Barcos, trenes. La fatalidad de los medios de transporte. Bajo la misma
luz, la misma sombra
amada, vociferante de los años perdidos, bajo esa molesta razón, esa
transparencia imposible. La vida sin sentido
de las cosas que se pierden, las personas que faltan. Oh, el destino
guarda la belleza de los párpados
hundidos, rezuma santidad, como la sangre.
Tal vez el aire sea una pared de hierba que separa, una membrana verde
humo, verde niebla,
verde separación; y cuántos grados aíslan el pequeño corazón de la
princesa, lo despojan de fe. Quién
se atreve a cometer el mismo pecado, el más reciente, el único; quién
desencadena la tragedia sobre el roto
corazón de la princesa, quién absorbe la dulzura de su alma con
deleite, quién fracasa frente a los ojos cerrados de la noche,
ante el crepúsculo y su garganta leve, ante el mundo que existe solo
para anotar el sórdido recorrido
de una idea perversa.
Ahora que no hay ruedas ni motores, ni viento que atenúe la resistencia
de la atmósfera, ni prisa por llegar a la alameda,
con sus rosas tendidas en el patio celeste y su fuente armónica que
seduce a las abejas, su miríada de gorriones
obreros, su navidad de palomas enlutadas, su momento, en una palabra; cuando
sorprende la noticia segura
de una migración autorizada, artística como la dimensión de un beso: ahora
que los dioses miran hacia arriba.
Termina el viaje. Las ruinas de unos huesos que chocan con la carne,
las ruinas de un recuerdo que choca con la muerte,
una ciudad reducida a escombros, impregnada de olvido y fosas de
algodón, sillas ajenas, camas desnudas
sin refugio ni escarcha. Gente que se ausenta de su espíritu, niños que
se arrojan al vacío,
vómitos y encías inflamadas de espanto. En la hierba, una explosión de
insectos, una formación de cuerpos
rígidos. Reos de uniforme, chicas con camisa de rayas, lobos con cara
de sacerdotes impíos, larvas y la meritocracia
del escándalo, aristócratas de nombre teatral. Chicos con camisas
pardas, azules, arrimados al vértigo lascivo de una época.

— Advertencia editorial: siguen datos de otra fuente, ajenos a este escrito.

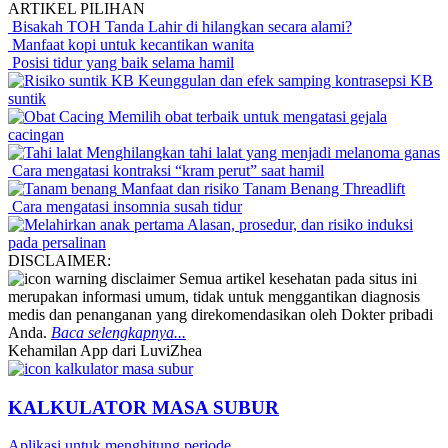
ARTIKEL PILIHAN
Bisakah TOH Tanda Lahir di hilangkan secara alami?
Manfaat kopi untuk kecantikan wanita
Posisi tidur yang baik selama hamil
Keunggulan dan efek samping kontrasepsi KB
suntik
Memilih obat terbaik untuk mengatasi gejala
cacingan
Menghilangkan tahi lalat yang menjadi melanoma ganas
Cara mengatasi kontraksi “kram perut” saat hamil
Manfaat dan risiko Tanam Benang Threadlift
Cara mengatasi insomnia susah tidur
Alasan, prosedur, dan risiko induksi
pada persalinan
DISCLAIMER:
Semua artikel kesehatan pada situs ini
merupakan informasi umum, tidak untuk menggantikan diagnosis
medis dan penanganan yang direkomendasikan oleh Dokter pribadi
Anda.
Baca selengkapnya...
Kehamilan App dari LuviZhea
KALKULATOR MASA SUBUR
Aplikasi untuk menghitung periode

A su favor: Jordan no ha nacido todavía. Aún no está en la lista. Nadie
entra en su casa de madrugada
derribándolo todo como una potestad enfurecida y salvaje. Ella consta
en el limbo averiguando su próxima llegada,
mezclada con los ángeles y las imperfecciones del tiempo, esclava
únicamente de su llanto. Lo que el miedo significa
sigue en la penumbra de una materia desgastada, pero novísima como una luz
armada desde dentro.
Nunca los trenes habían topado con un muro gigante, nunca los barcos habían
naufragado en la ciénaga dulce de la justicia
poética, nunca hasta entonces un poeta había sido visto en la proa de
un sueño, ningún poeta había ondeado la bandera
gris de la propiedad, el emblema sagrado del odio. En su contra: los
hombres se repiten, no la historia; y el amor
es un arma cargada de nostalgia y no de libertad.